=== Data section ===
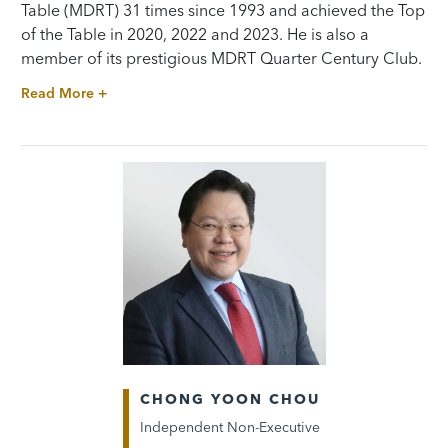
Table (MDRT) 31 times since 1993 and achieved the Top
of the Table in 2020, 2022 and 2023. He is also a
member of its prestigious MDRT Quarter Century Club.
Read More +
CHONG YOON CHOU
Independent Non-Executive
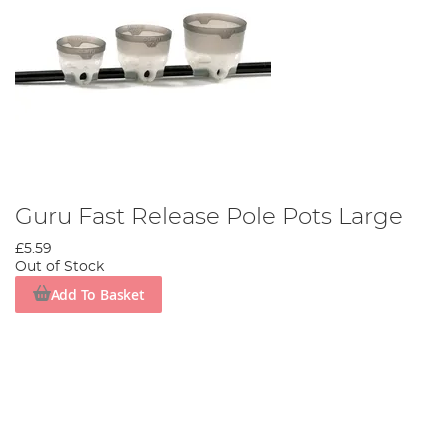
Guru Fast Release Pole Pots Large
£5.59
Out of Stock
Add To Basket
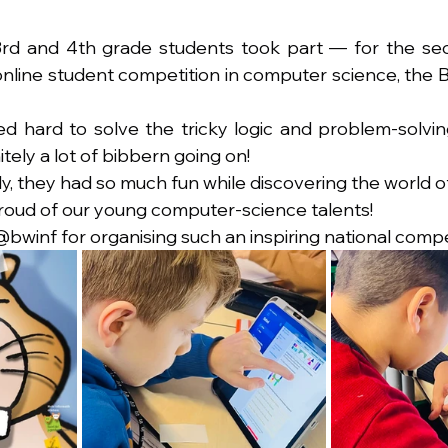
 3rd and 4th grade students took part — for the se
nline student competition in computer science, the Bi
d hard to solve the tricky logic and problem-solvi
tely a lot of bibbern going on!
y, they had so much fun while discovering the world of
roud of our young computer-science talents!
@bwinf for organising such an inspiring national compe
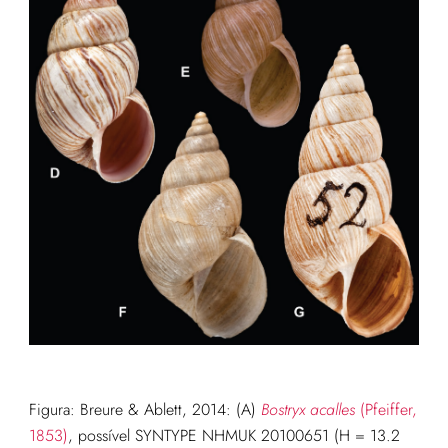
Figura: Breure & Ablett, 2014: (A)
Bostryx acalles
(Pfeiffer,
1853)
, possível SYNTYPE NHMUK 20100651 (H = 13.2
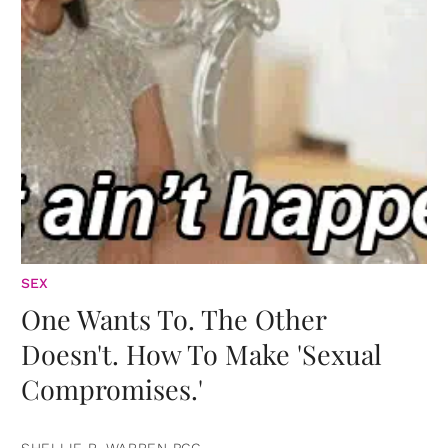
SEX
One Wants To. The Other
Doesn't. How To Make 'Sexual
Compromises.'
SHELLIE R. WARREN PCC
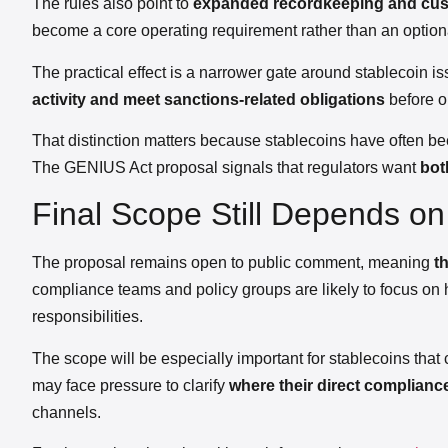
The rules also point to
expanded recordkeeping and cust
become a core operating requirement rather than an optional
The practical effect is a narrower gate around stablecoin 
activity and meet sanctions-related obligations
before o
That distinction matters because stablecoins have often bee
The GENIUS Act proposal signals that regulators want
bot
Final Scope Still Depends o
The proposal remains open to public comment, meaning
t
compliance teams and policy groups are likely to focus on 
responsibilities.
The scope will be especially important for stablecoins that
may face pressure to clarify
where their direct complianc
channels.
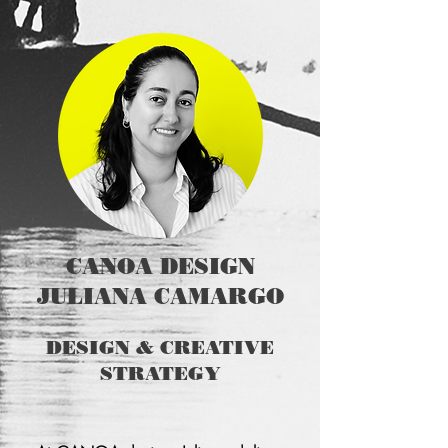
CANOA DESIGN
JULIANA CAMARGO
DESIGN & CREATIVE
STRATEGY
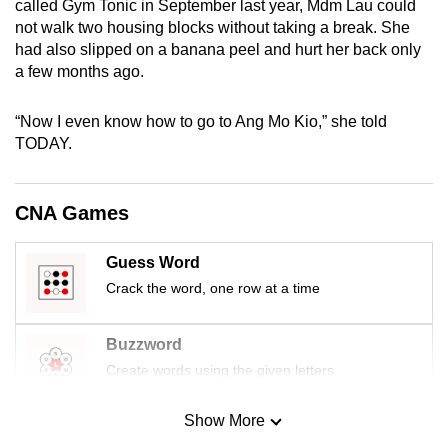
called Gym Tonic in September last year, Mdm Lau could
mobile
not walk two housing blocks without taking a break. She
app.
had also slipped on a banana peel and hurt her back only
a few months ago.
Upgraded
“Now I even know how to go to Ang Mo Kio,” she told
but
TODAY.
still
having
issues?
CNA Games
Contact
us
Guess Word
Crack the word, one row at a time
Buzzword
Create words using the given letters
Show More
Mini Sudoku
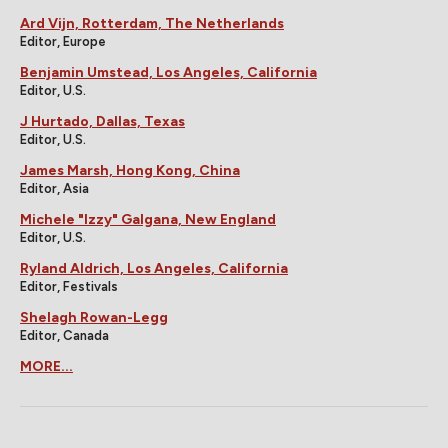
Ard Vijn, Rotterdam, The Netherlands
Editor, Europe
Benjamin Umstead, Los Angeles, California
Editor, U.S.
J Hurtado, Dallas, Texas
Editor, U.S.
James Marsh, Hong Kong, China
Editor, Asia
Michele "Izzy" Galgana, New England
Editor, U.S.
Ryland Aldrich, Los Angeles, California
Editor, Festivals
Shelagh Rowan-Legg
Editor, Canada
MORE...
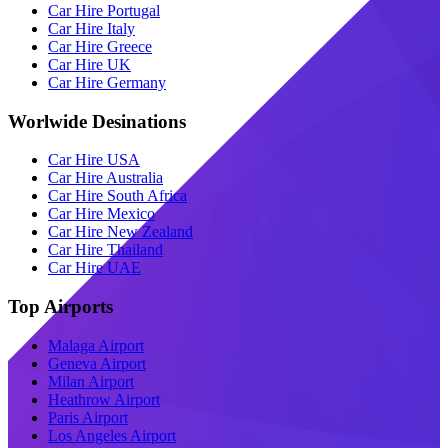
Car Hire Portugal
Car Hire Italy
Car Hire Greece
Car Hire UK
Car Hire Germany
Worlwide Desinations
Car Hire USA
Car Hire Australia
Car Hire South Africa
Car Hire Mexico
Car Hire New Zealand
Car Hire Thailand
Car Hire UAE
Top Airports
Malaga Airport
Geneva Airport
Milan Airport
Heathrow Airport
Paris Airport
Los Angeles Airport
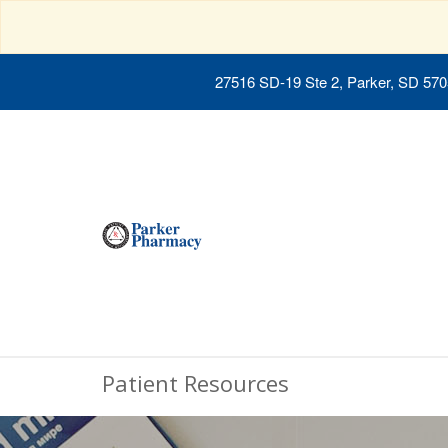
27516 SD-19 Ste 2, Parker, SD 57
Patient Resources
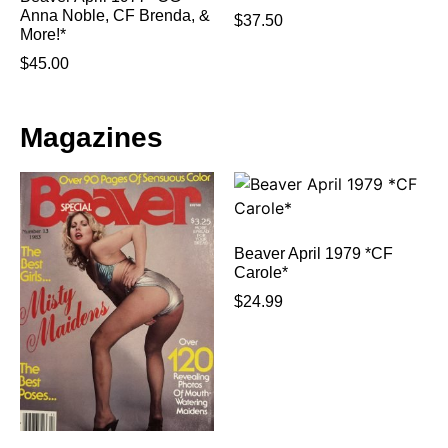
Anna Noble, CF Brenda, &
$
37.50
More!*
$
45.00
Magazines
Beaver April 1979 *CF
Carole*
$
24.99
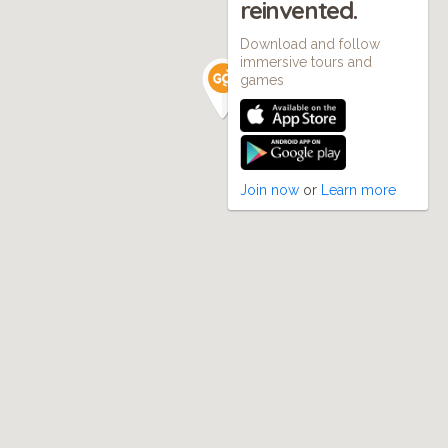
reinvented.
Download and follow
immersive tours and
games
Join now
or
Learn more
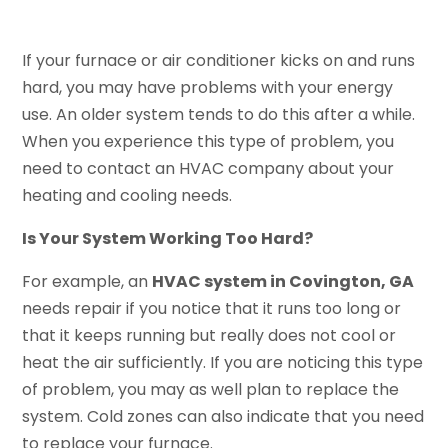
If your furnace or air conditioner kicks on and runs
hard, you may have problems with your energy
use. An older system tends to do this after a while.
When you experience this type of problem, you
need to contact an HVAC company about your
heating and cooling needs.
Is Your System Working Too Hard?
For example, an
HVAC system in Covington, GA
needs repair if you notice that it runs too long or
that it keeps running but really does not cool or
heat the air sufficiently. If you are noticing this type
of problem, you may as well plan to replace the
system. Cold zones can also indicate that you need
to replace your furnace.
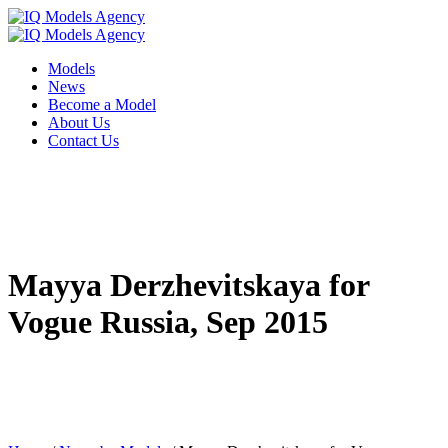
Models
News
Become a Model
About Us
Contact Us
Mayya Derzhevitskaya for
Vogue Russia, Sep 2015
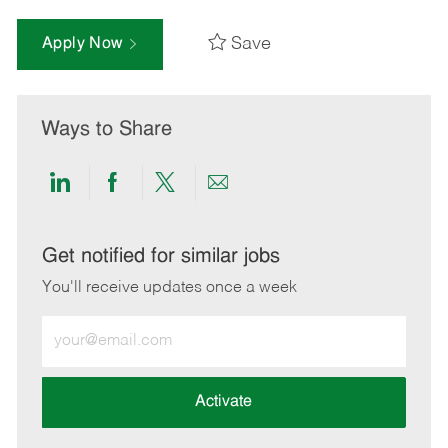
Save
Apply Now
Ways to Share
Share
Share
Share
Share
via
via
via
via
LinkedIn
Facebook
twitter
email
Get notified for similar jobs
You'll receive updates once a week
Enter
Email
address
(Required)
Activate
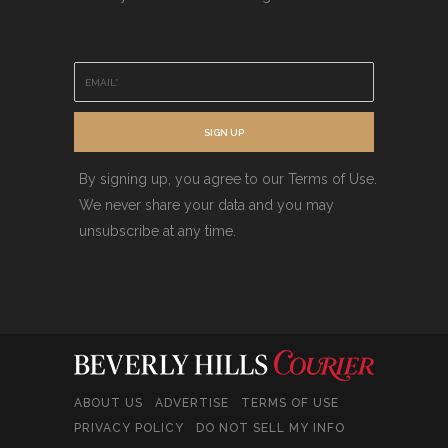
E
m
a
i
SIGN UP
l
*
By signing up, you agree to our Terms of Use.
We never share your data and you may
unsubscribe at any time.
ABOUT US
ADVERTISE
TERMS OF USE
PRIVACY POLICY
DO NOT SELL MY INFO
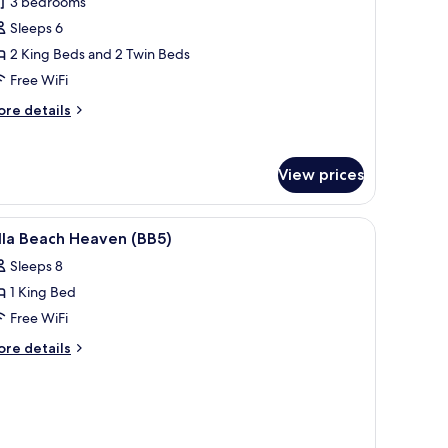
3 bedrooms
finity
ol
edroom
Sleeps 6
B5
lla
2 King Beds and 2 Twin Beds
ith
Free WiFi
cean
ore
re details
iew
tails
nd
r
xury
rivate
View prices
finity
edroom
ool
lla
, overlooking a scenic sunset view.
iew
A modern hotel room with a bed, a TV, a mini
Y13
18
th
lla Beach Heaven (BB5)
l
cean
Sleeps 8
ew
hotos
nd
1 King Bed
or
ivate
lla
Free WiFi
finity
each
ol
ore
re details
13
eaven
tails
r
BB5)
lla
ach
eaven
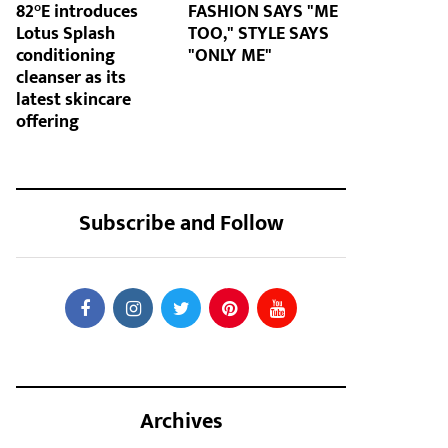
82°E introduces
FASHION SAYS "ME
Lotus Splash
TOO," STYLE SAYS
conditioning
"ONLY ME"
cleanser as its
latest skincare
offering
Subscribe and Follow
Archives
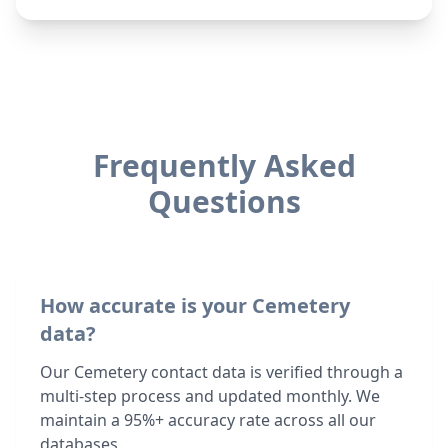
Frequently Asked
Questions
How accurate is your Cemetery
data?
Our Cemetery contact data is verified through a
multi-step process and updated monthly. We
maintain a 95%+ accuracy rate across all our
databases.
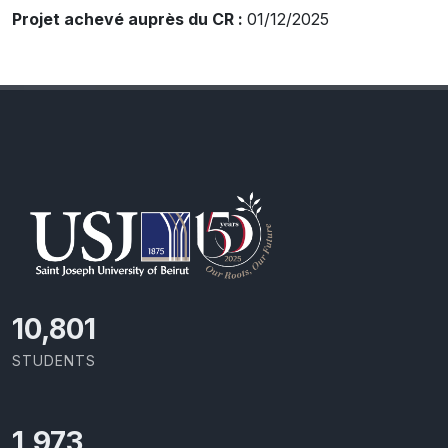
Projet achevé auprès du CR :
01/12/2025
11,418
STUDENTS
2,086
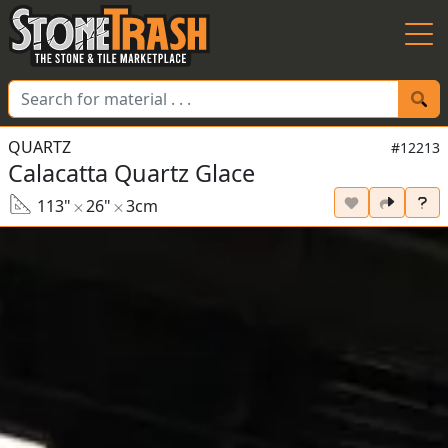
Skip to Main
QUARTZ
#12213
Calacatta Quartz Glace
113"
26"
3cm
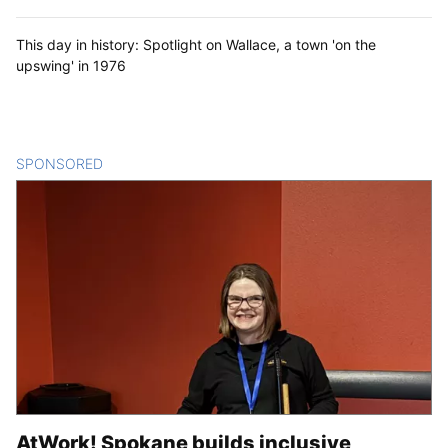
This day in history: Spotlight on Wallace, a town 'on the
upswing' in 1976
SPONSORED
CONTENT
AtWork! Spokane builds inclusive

=== Directions for this task ===
Copy out every line of the rows, from the line containing "Projet achevé auprès" down to the end of the rows, and leave out the picture lines.

=== Exercise output ===
Projet achevé auprès du CR :
01/12/2025
11,418
STUDENTS
2,086
Skip to Main
QUARTZ
#12213
Calacatta Quartz Glace
113"
26"
3cm
This day in history: Spotlight on Wallace, a town 'on the
upswing' in 1976
SPONSORED
CONTENT
AtWork! Spokane builds inclusive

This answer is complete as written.